**Exercise directions**
Write every line below out again exactly, images omitted.

**Given information**
Segment Open

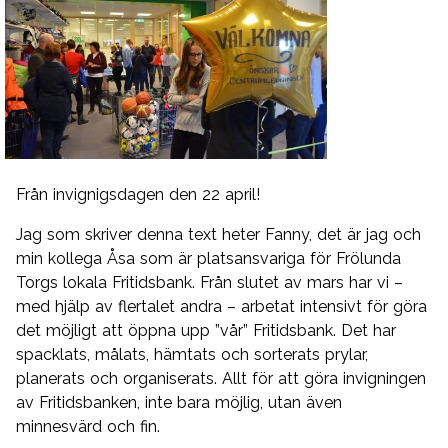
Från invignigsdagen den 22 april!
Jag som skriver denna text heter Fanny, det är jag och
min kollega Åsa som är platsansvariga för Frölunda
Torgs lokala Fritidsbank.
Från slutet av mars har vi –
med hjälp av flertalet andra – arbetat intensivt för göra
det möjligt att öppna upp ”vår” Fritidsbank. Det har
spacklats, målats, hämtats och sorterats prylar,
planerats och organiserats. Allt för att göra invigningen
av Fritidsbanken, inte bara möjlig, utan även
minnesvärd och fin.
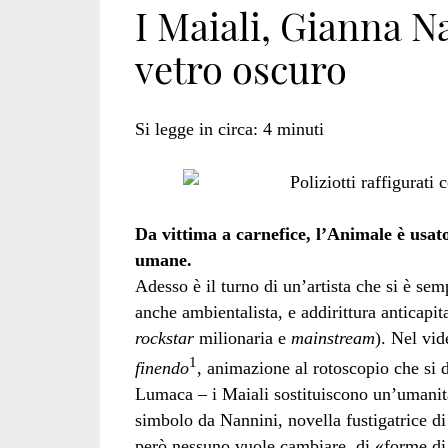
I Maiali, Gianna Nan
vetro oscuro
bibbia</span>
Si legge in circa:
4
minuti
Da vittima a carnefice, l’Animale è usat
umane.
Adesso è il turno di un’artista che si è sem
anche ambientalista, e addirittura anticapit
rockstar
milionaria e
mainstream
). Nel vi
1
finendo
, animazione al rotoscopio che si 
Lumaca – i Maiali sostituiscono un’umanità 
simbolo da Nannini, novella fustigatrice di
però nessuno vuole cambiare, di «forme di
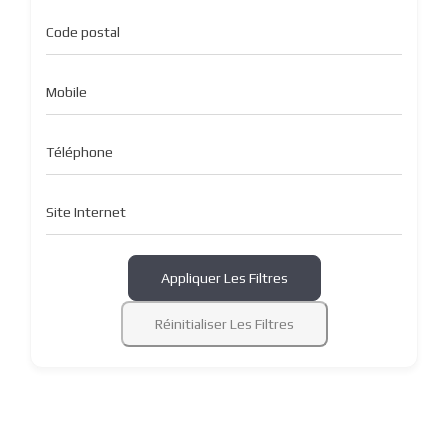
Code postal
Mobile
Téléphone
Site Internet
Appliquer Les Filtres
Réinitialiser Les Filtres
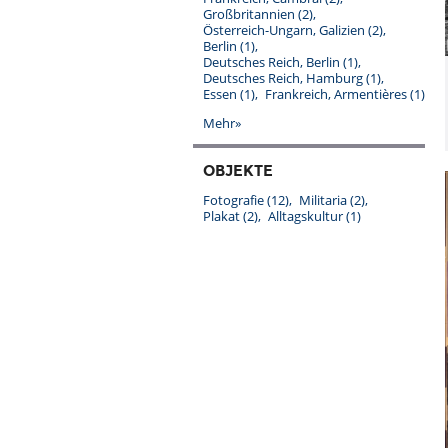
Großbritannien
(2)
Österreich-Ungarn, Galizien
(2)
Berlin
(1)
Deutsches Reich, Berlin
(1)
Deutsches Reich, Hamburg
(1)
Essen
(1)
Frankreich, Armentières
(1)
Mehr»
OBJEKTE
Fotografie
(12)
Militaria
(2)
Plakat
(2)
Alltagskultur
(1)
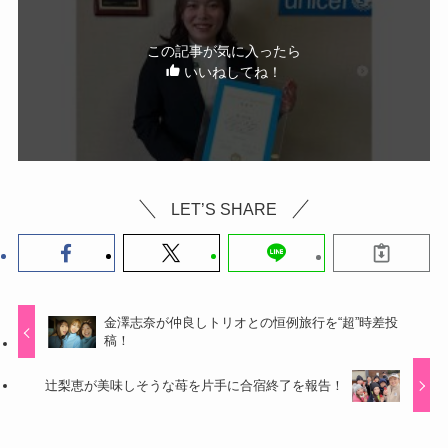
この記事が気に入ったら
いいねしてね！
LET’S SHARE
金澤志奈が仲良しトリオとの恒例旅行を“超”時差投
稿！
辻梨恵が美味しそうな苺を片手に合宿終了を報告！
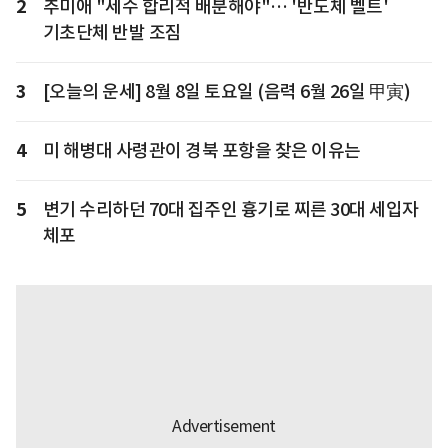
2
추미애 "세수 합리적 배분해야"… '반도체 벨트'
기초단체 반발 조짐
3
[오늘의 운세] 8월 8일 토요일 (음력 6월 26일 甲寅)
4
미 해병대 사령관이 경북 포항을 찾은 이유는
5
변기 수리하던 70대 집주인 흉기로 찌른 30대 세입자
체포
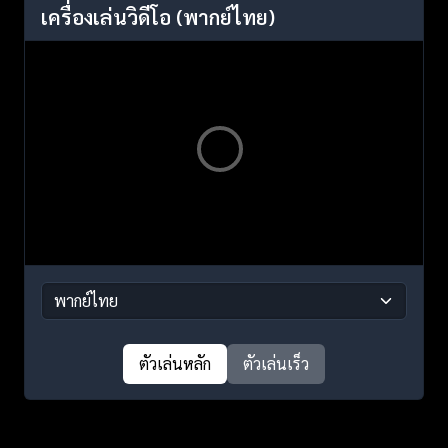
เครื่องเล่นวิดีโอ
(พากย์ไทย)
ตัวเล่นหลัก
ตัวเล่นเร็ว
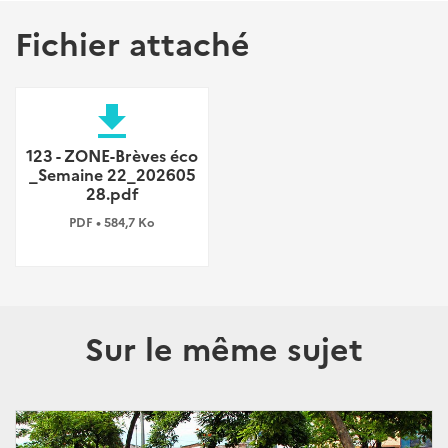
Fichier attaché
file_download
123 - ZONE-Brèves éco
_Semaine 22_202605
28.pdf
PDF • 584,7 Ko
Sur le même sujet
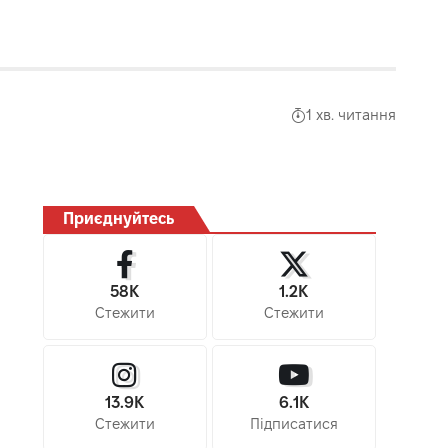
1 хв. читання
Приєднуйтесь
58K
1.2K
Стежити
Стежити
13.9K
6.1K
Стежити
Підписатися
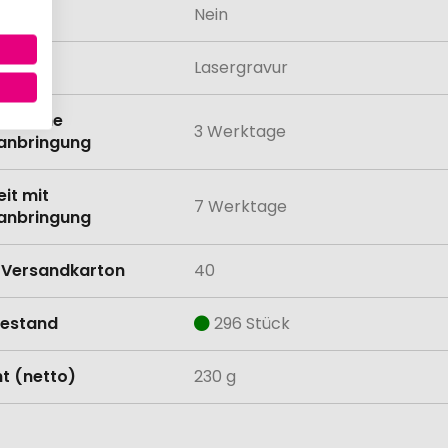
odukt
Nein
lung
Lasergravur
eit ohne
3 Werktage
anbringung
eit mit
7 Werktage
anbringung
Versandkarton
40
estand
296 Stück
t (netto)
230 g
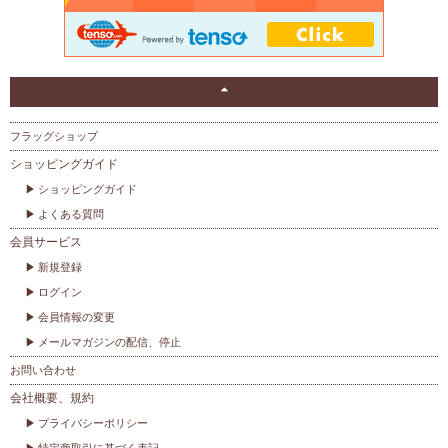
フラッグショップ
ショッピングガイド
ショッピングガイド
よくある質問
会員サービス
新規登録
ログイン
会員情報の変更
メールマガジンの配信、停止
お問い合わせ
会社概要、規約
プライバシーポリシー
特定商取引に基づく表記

Segment Closed

**Result of this task**
Från invignigsdagen den 22 april!
Jag som skriver denna text heter Fanny, det är jag och
min kollega Åsa som är platsansvariga för Frölunda
Torgs lokala Fritidsbank.
Från slutet av mars har vi –
med hjälp av flertalet andra – arbetat intensivt för göra
det möjligt att öppna upp ”vår” Fritidsbank. Det har
spacklats, målats, hämtats och sorterats prylar,
planerats och organiserats. Allt för att göra invigningen
av Fritidsbanken, inte bara möjlig, utan även
minnesvärd och fin.
I Maiali, Gianna Nan
vetro oscuro
bibbia</span>
Si legge in circa:
4
minuti
Da vittima a carnefice, l’Animale è usat
umane.
Adesso è il turno di un’artista che si è sem
anche ambientalista, e addirittura anticapit
rockstar
milionaria e
mainstream
). Nel vi
1
finendo
, animazione al rotoscopio che si 
Lumaca – i Maiali sostituiscono un’umanità 
simbolo da Nannini, novella fustigatrice di
però nessuno vuole cambiare, di «forme di
Code postal
Mobile
Téléphone
Site Internet
Appliquer Les Filtres
Réinitialiser Les Filtres
Großbritannien
(2)
Österreich-Ungarn, Galizien
(2)
Berlin
(1)
Deutsches Reich, Berlin
(1)
Deutsches Reich, Hamburg
(1)
Essen
(1)
Frankreich, Armentières
(1)
Mehr»
OBJEKTE
Fotografie
(12)
Militaria
(2)
Plakat
(2)
Alltagskultur
(1)
この記事が気に入ったら
いいねしてね！
LET’S SHARE
金澤志奈が仲良しトリオとの恒例旅行を“超”時差投
稿！
辻梨恵が美味しそうな苺を片手に合宿終了を報告！
2
추미애 "세수 합리적 배분해야"… '반도체 벨트'
기초단체 반발 조짐
3
[오늘의 운세] 8월 8일 토요일 (음력 6월 26일 甲寅)
4
미 해병대 사령관이 경북 포항을 찾은 이유는
5
변기 수리하던 70대 집주인 흉기로 찌른 30대 세입자
체포
เครื่องเล่นวิดีโอ
(พากย์ไทย)
ตัวเล่นหลัก
ตัวเล่นเร็ว
Fichier attaché
file_download
123 - ZONE-Brèves éco
_Semaine 22_202605
28.pdf
PDF • 584,7 Ko
Sur le même sujet
1 хв. читання
Приєднуйтесь
58K
1.2K
Стежити
Стежити
13.9K
6.1K
Стежити
Підписатися
odukt
Nein
lung
Lasergravur
eit ohne
3 Werktage
anbringung
eit mit
7 Werktage
anbringung
Versandkarton
40
estand
296 Stück
t (netto)
230 g
フラッグショップ
ショッピングガイド
ショッピングガイド
よくある質問
会員サービス
新規登録
ログイン
会員情報の変更
メールマガジンの配信、停止
お問い合わせ
会社概要、規約
プライバシーポリシー
特定商取引に基づく表記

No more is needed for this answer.